Tariff ineffectiveness, retaliatory measures
A study by economists at the Massachusetts Institute of Technology, Harvard University, the University of Zurich and the World Bank had concluded that Trump’s tariffs in his last term neither raised or lowered US employment. Despite Trump’s 2018 taxes on imported steel, for instance, the number of jobs at American steel plants was barely impacted. On the other hand, the retaliatory taxes imposed by China and other nations on US goods had “negative employment impacts,’’ especially for farmers, the study found. These retaliatory tariffs were only partly offset by government aid that Trump was forced to dole out to farmers, partly funded by the incremental revenues raised by the tariffs.
This time around, China, after some initial restraint, has reacted to the tariffs almost in full. There is also a possibility that the EU could go ahead with some retaliatory curbs on digital services coming in from the US, which could potentially open up a whole new front on this trade war.

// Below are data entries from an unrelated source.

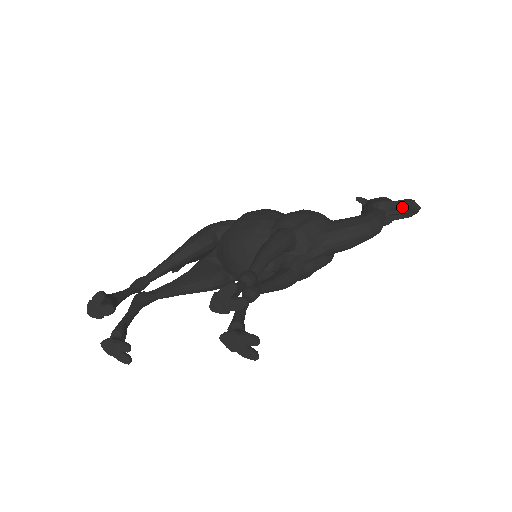
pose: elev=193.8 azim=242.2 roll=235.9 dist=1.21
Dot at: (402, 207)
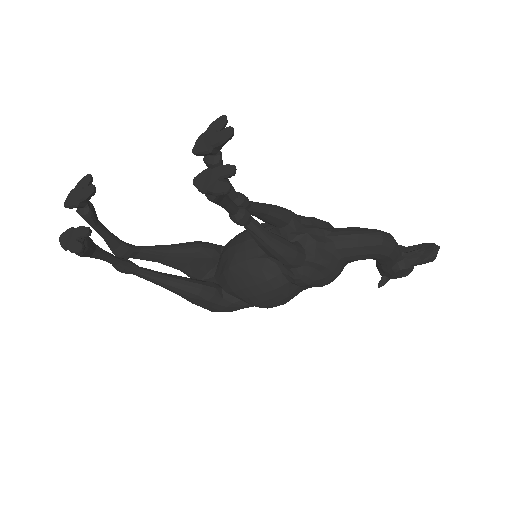
Dot at: (420, 248)
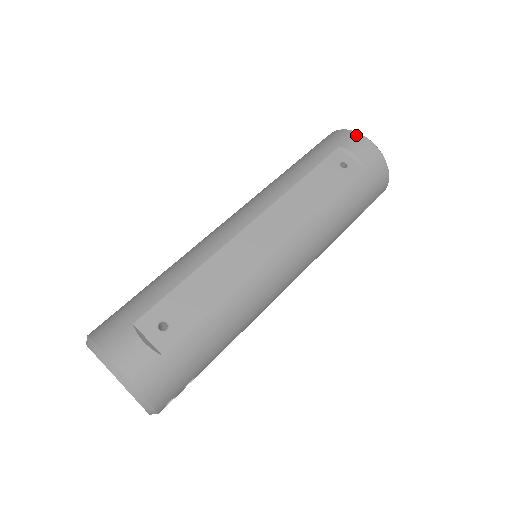
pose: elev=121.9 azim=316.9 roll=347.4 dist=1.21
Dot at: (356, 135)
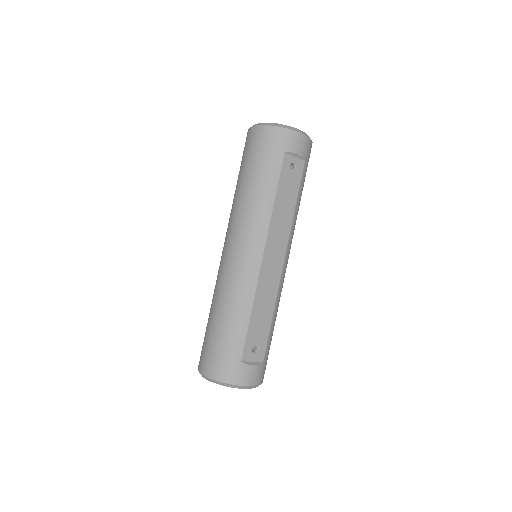
Dot at: (291, 133)
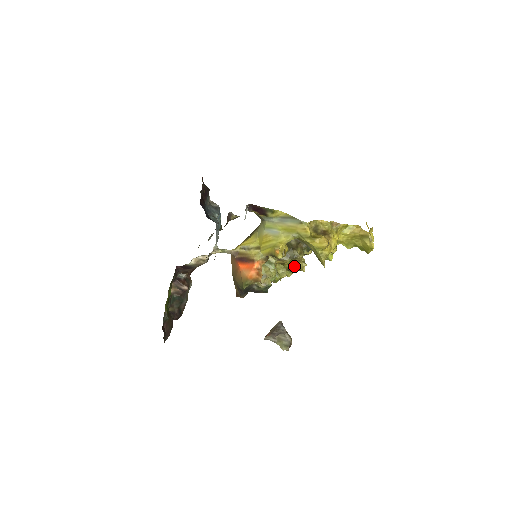
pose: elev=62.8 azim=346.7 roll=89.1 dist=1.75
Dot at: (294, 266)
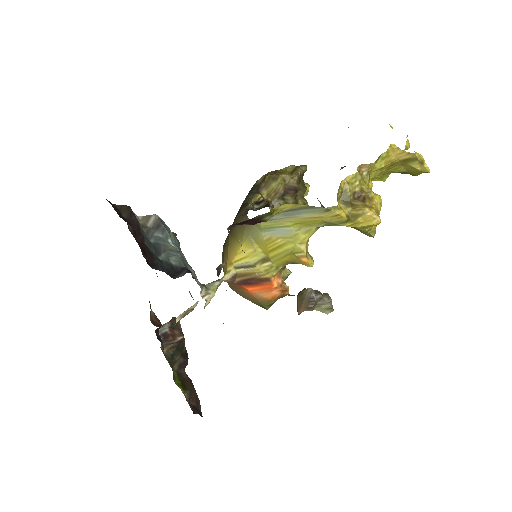
Dot at: occluded
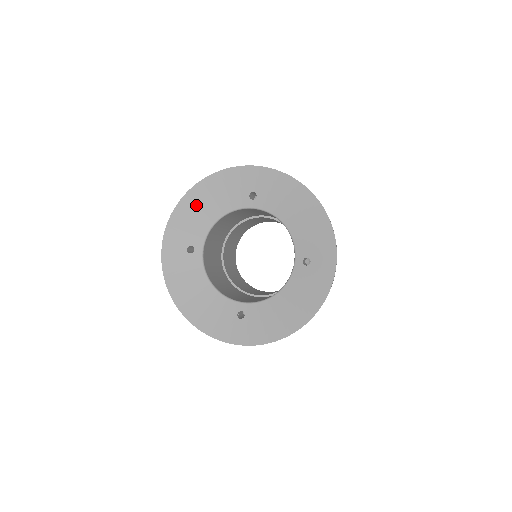
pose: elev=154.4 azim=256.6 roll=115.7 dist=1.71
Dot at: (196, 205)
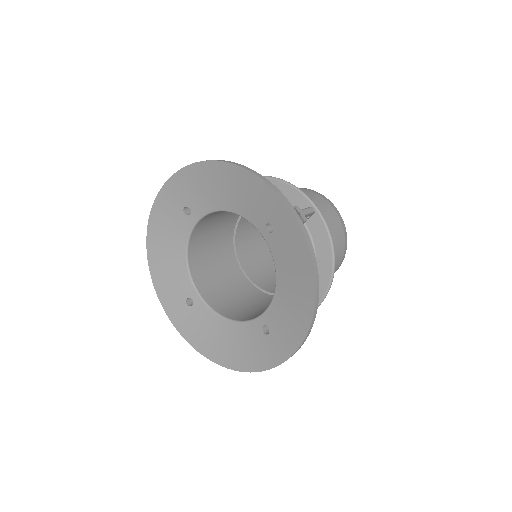
Dot at: (215, 180)
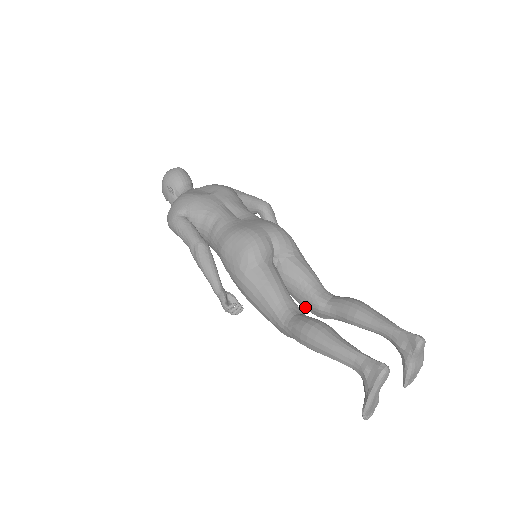
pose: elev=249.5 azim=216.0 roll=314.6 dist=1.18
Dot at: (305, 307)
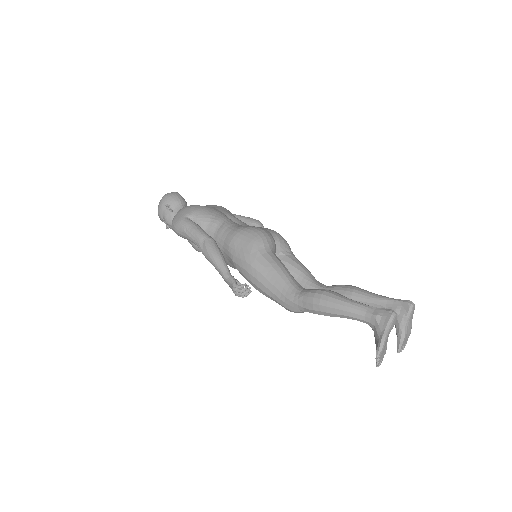
Dot at: occluded
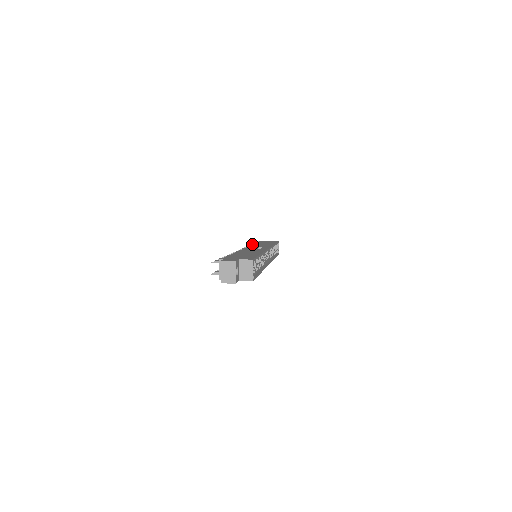
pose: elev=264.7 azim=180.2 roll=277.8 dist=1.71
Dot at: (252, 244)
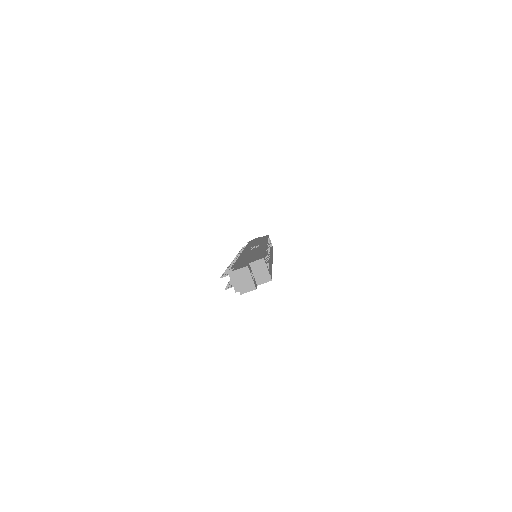
Dot at: (243, 247)
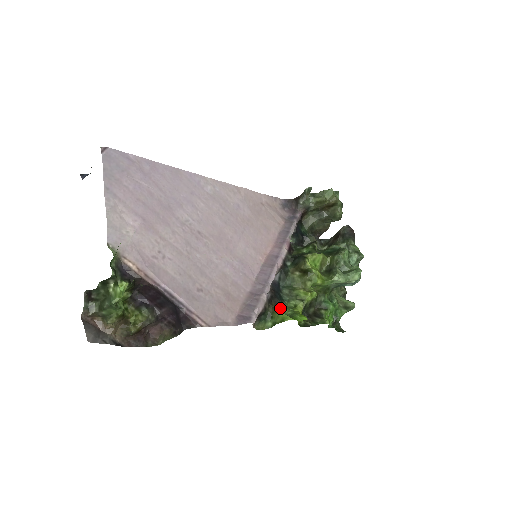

Bilateral trade deficits are a lot more than just factory goods and a digital onslaught, in some punitive manner, could end up impacting Meta, Alphabet and other companies that are at the heart of the American innovation story and have led the bull run in US stocks over the last 12 months. A hit on these services by Brussels could be troublesome for Washington, DC., given that European regulators are already scrutinising Apple and are taking a close look at Meta’s practices, among other major American companies that are in the regulatory crosshairs across the Atlantic.
That could further trigger the bleeding for the American stock markets, as some have predicted, and could have a continuing ripple effect in other markets.